- GIVEN TEXT -
True or false: Five facts you need to know about phonics
Since 2007, children in England have been practising their ‘a-a-ants’ and ’sss-nakes’. This literacy teaching method, known as phonics, consists of learning 42 letter sounds and then blending them together into words.
This approach can provide a springboard for the reading ability of many children, but there are still many misconceptions surrounding phonics.
Here are a few misconstrued beliefs about phonics – but how many are true? Lets see!
1. Children have to learn lots of phonics before they can start decoding words.
It’s more important which phonics children learn than how many, because just a few learned letter sounds will allow them to decode a surprisingly large number of words. For example, just look how many words children can decode using the phonics – s a t i p n m d.
In the widely used Jolly Phonics teaching programme, children learn phonics in seven groups, in a set order (see below). You’ll notice that the phonics above (that enable children to decode 60 words) are covered in the first two groups alone.
2. Learning phonics doesn’t improve vocabulary or help ‘reading for meaning’.
Looking at the random letters listed above, you’d be forgiven for thinking that learning the sounds that match them won’t contribute much to a child’s vocabulary. But actually, once children can sound out a word, they can begin to take the meaning from the context; whereas a child who relies on context to recognise a word may struggle to do this.
Similarly, children need to be able to decode the printed word before they can start taking meaning from it – otherwise, letters are just a confusing jumble of symbols. Could you (assuming you are not fluent in Chinese Mandarin) translate the following?
3. Phonics works for all children.
A ‘one size fits all’ model of reading would be ideal – but one learning method is never going to suit every child. In a 2014 poll run by ReadingWise UK, half of the teachers surveyed said they believe phonics is not effective in helping pupils with dyslexia (which affects more than 1 in 20 children learn to read). It can also risk putting able readers off reading, as they are “forced to move back from reading for meaning to a mechanical exercise of blending and decoding” (Dr Davis, former primary school teacher).

- DATA SEGMENT -
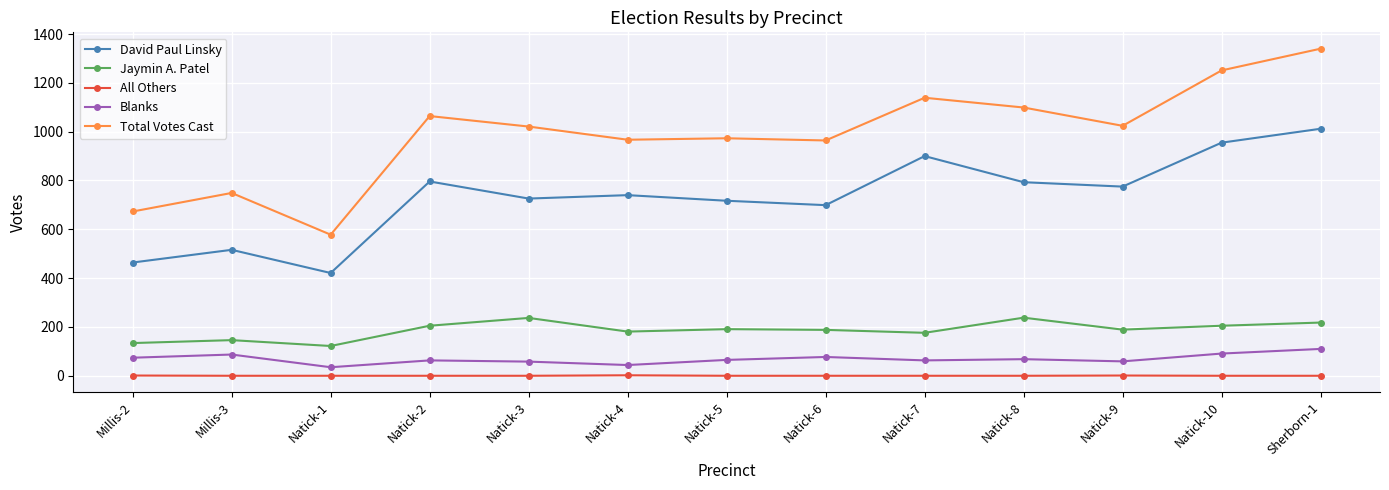

Which series has the widest spread of values?

Total Votes Cast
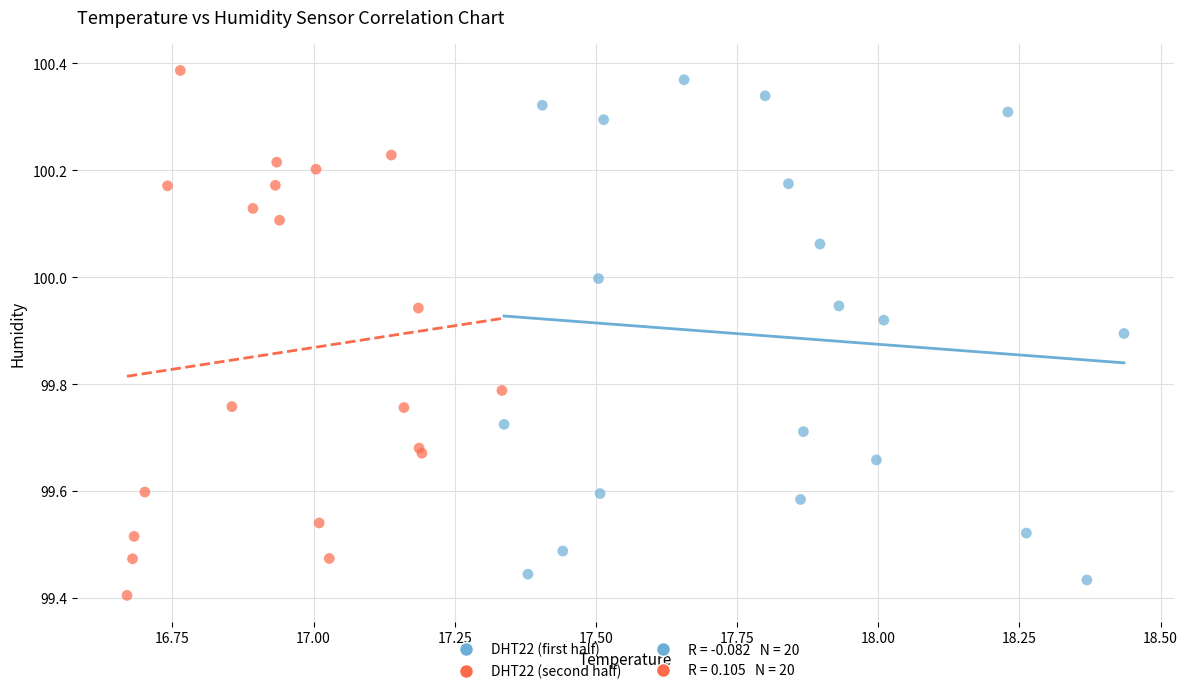

Which series contains the lowest Y value?

DHT22 (second half)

- PROBLEMS TO WORK ON -
1. For each statement below, say whether it agrees with the text on phonics, answering yes or no and quoting the words that decide it.
(a) Children in England have been taught phonics since 2007.
(b) Phonics involves learning 26 letter sounds.
(c) In the Jolly Phonics programme, children learn phonics in seven groups.
2. According to the text on phonics, who ran the 2014 poll of teachers?

- SOLUTIONS TO THE TASKS -
1.
(a) Yes: "Since 2007, children in England have been practising their ‘a-a-ants’ and ’sss-nakes’."
(b) No: "consists of learning 42 letter sounds and then blending them together into words."
(c) Yes: "children learn phonics in seven groups, in a set order"

2. ReadingWise UK